When you schedule a job there can only be one job doing one task. However, there will be times where you need to perform the same operation on a lot of objects. To do this, use a ParallelFor job type, which inherits from IJobParallelFor
.
A ParallelFor job uses a NativeArray
of data to act on as its data source. ParallelFor jobs run across multiple CPU cores. There’s one job per core, with each handling a subset of the workload.
IJobParallelFor
behaves like IJob
, but instead of a single Execute
method, it invokes the Execute
method once per item in the data source. There’s also an integer parameter index in the Execute
method, which you can use to access and operate on a single element of the data source within the job implementation.
The following is an example of a ParallelFor job definition:
struct IncrementByDeltaTimeJob: IJobParallelFor
{
public NativeArray<float> values;
public float deltaTime;
public void Execute (int index)
{
float temp = values[index];
temp += deltaTime;
values[index] = temp;
}
}
To schedule a ParallelFor
job, you must specify the length of the NativeArray
data source that you want to split. The job system doesn’t know which NativeArray
you want to use as the data source if there are several in the struct. The length also tells the job system how many Execute
methods to expect.
In Unity’s native code, the scheduling of ParallelFor
jobs is more complicated. When Unity schedules a ParallelFor
job, the job system divides the work into batches to distribute between cores. Each batch contains a subset of Execute
methods. The job system then schedules one job in Unity’s native job system per CPU core and passes that native job to the batches to complete.

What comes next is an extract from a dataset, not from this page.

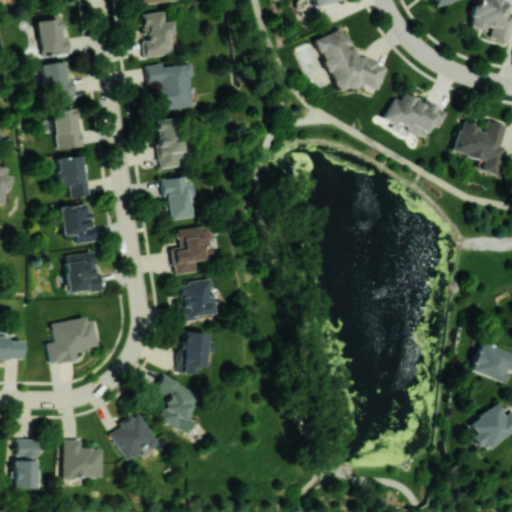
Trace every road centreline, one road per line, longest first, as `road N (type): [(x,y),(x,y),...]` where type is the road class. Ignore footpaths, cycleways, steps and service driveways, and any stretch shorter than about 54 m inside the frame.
road 1 (residential): [(97,0),(141,311),(137,342),(116,376)]
road 2 (residential): [(511,84),(432,58),(385,0)]
road 3 (residential): [(116,376),(80,396),(0,399)]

When a native job completes its batches before others, it steals remaining batches from the other native jobs. It only steals half of a native job’s remaining batches at a time, to ensure cache locality.
To optimize the process, you need to specify a batch count. The batch count controls how many jobs you get, and how fine-grained the redistribution of work between threads is. Having a low batch count, such as 1, gives you an even distribution of work between threads. However, it comes with some overhead, so sometimes it’s better to increase the batch count. Starting at 1 and increasing the batch count until there are negligible performance gains is a good strategy.
The following is an example of scheduling a ParallelFor job
Job code:
// Job adding two floating point values together
public struct MyParallelJob : IJobParallelFor
{
[ReadOnly]
public NativeArray<float> a;
[ReadOnly]
public NativeArray<float> b;
public NativeArray<float> result;
public void Execute(int i)
{
result[i] = a[i] + b[i];
}
}
Main thread code:
NativeArray<float> a = new NativeArray<float>(2, Allocator.TempJob);
NativeArray<float> b = new NativeArray<float>(2, Allocator.TempJob);
NativeArray<float> result = new NativeArray<float>(2, Allocator.TempJob);
a[0] = 1.1;
b[0] = 2.2;
a[1] = 3.3;
b[1] = 4.4;
MyParallelJob jobData = new MyParallelJob();
jobData.a = a;
jobData.b = b;
jobData.result = result;
// Schedule the job with one Execute per index in the results array and only 1 item per processing batch
JobHandle handle = jobData.Schedule(result.Length, 1);
// Wait for the job to complete
handle.Complete();
// Free the memory allocated by the arrays
a.Dispose();
b.Dispose();
result.Dispose();
A ParallelForTransform
job is another type of ParallelFor
job designed specifically for operating on Transforms. It’s useful for working on Transform operations from jobs efficiently. For more information, see the ParallelForTransform API documentation.